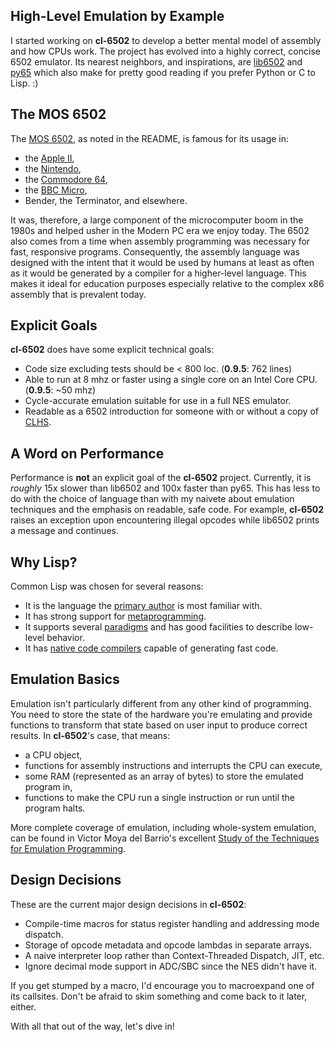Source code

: ## High-Level Emulation by Example

I started working on **cl-6502** to develop a better mental model of assembly
and how CPUs work. The project has evolved into a highly correct, concise 6502
emulator. Its nearest neighbors, and inspirations, are
[lib6502](http://piumarta.com/software/lib6502/) and
[py65](https://github.com/mnaberez/py65) which also make for pretty good
reading if you prefer Python or C to Lisp. :)

## The MOS 6502

The [MOS 6502](http://en.wikipedia.org/wiki/MOS_Technology_6502), as noted in the README,
is famous for its usage in:

* the [Apple II](http://en.wikipedia.org/wiki/Apple_II_series),
* the [Nintendo](http://en.wikipedia.org/wiki/Nintendo_Entertainment_System),
* the [Commodore 64](http://en.wikipedia.org/wiki/Commodore_64),
* the [BBC Micro](http://en.wikipedia.org/wiki/BBC_Micro),
* Bender, the Terminator, and elsewhere.

It was, therefore, a large component of the microcomputer boom in the 1980s and
helped usher in the Modern PC era we enjoy today. The 6502 also comes from a
time when assembly programming was necessary for fast, responsive programs.
Consequently, the assembly language was designed with the intent that it would
be used by humans at least as often as it would be generated by a compiler for
a higher-level language. This makes it ideal for education purposes especially
relative to the complex x86 assembly that is prevalent today.

## Explicit Goals

**cl-6502** does have some explicit technical goals:

* Code size excluding tests should be < 800 loc. (**0.9.5**: 762 lines)
* Able to run at 8 mhz or faster using a single core on an Intel Core CPU. (**0.9.5**: ~50 mhz)
* Cycle-accurate emulation suitable for use in a full NES emulator.
* Readable as a 6502 introduction for someone with or without a copy of [CLHS](http://www.lispworks.com/documentation/HyperSpec/).

## A Word on Performance

Performance is **not** an explicit goal of the **cl-6502** project. Currently,
it is *roughly* 15x slower than lib6502 and 100x faster than py65. This has less
to do with the choice of language than with my naivete about emulation techniques
and the emphasis on readable, safe code. For example, **cl-6502** raises an
exception upon encountering illegal opcodes while lib6502 prints a message and
continues.

## Why Lisp?

Common Lisp was chosen for several reasons:

* It is the language the [primary author](http://redlinernotes.com/) is most familiar with.
* It has strong support for [metaprogramming](http://lists.warhead.org.uk/pipermail/iwe/2005-July/000130.html).
* It supports several [paradigms](http://en.wikipedia.org/wiki/Programming_paradigm) and has good facilities to describe low-level behavior.
* It has [native code compilers](http://www.sbcl.org/) capable of generating fast code.

## Emulation Basics

Emulation isn't particularly different from any other kind of programming. You
need to store the state of the hardware you're emulating and provide functions
to transform that state based on user input to produce correct results.
In **cl-6502**'s case, that means:

* a CPU object,
* functions for assembly instructions and interrupts the CPU can execute,
* some RAM (represented as an array of bytes) to store the emulated program in,
* functions to make the CPU run a single instruction or run until the program halts.

More complete coverage of emulation, including whole-system emulation,
can be found in Victor Moya del Barrio's excellent
[Study of the Techniques for Emulation Programming](http://personals.ac.upc.edu/vmoya/docs/emuprog.pdf).

## Design Decisions

These are the current major design decisions in **cl-6502**:

* Compile-time macros for status register handling and addressing mode dispatch.
* Storage of opcode metadata and opcode lambdas in separate arrays.
* A naive interpreter loop rather than Context-Threaded Dispatch, JIT, etc.
* Ignore decimal mode support in ADC/SBC since the NES didn't have it.

If you get stumped by a macro, I'd encourage you to macroexpand one of its callsites. Don't be afraid to skim something and come back to it later, either.

With all that out of the way, let's dive in!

• _ABOUT THIS TASK_
Could you return every one of the records above word for word, leaving out the pictures?

• _TASK OUTPUT_
Source code

: ## High-Level Emulation by Example

I started working on **cl-6502** to develop a better mental model of assembly
and how CPUs work. The project has evolved into a highly correct, concise 6502
emulator. Its nearest neighbors, and inspirations, are
[lib6502](http://piumarta.com/software/lib6502/) and
[py65](https://github.com/mnaberez/py65) which also make for pretty good
reading if you prefer Python or C to Lisp. :)

## The MOS 6502

The [MOS 6502](http://en.wikipedia.org/wiki/MOS_Technology_6502), as noted in the README,
is famous for its usage in:

* the [Apple II](http://en.wikipedia.org/wiki/Apple_II_series),
* the [Nintendo](http://en.wikipedia.org/wiki/Nintendo_Entertainment_System),
* the [Commodore 64](http://en.wikipedia.org/wiki/Commodore_64),
* the [BBC Micro](http://en.wikipedia.org/wiki/BBC_Micro),
* Bender, the Terminator, and elsewhere.

It was, therefore, a large component of the microcomputer boom in the 1980s and
helped usher in the Modern PC era we enjoy today. The 6502 also comes from a
time when assembly programming was necessary for fast, responsive programs.
Consequently, the assembly language was designed with the intent that it would
be used by humans at least as often as it would be generated by a compiler for
a higher-level language. This makes it ideal for education purposes especially
relative to the complex x86 assembly that is prevalent today.

## Explicit Goals

**cl-6502** does have some explicit technical goals:

* Code size excluding tests should be < 800 loc. (**0.9.5**: 762 lines)
* Able to run at 8 mhz or faster using a single core on an Intel Core CPU. (**0.9.5**: ~50 mhz)
* Cycle-accurate emulation suitable for use in a full NES emulator.
* Readable as a 6502 introduction for someone with or without a copy of [CLHS](http://www.lispworks.com/documentation/HyperSpec/).

## A Word on Performance

Performance is **not** an explicit goal of the **cl-6502** project. Currently,
it is *roughly* 15x slower than lib6502 and 100x faster than py65. This has less
to do with the choice of language than with my naivete about emulation techniques
and the emphasis on readable, safe code. For example, **cl-6502** raises an
exception upon encountering illegal opcodes while lib6502 prints a message and
continues.

## Why Lisp?

Common Lisp was chosen for several reasons:

* It is the language the [primary author](http://redlinernotes.com/) is most familiar with.
* It has strong support for [metaprogramming](http://lists.warhead.org.uk/pipermail/iwe/2005-July/000130.html).
* It supports several [paradigms](http://en.wikipedia.org/wiki/Programming_paradigm) and has good facilities to describe low-level behavior.
* It has [native code compilers](http://www.sbcl.org/) capable of generating fast code.

## Emulation Basics

Emulation isn't particularly different from any other kind of programming. You
need to store the state of the hardware you're emulating and provide functions
to transform that state based on user input to produce correct results.
In **cl-6502**'s case, that means:

* a CPU object,
* functions for assembly instructions and interrupts the CPU can execute,
* some RAM (represented as an array of bytes) to store the emulated program in,
* functions to make the CPU run a single instruction or run until the program halts.

More complete coverage of emulation, including whole-system emulation,
can be found in Victor Moya del Barrio's excellent
[Study of the Techniques for Emulation Programming](http://personals.ac.upc.edu/vmoya/docs/emuprog.pdf).

## Design Decisions

These are the current major design decisions in **cl-6502**:

* Compile-time macros for status register handling and addressing mode dispatch.
* Storage of opcode metadata and opcode lambdas in separate arrays.
* A naive interpreter loop rather than Context-Threaded Dispatch, JIT, etc.
* Ignore decimal mode support in ADC/SBC since the NES didn't have it.

If you get stumped by a macro, I'd encourage you to macroexpand one of its callsites. Don't be afraid to skim something and come back to it later, either.

With all that out of the way, let's dive in!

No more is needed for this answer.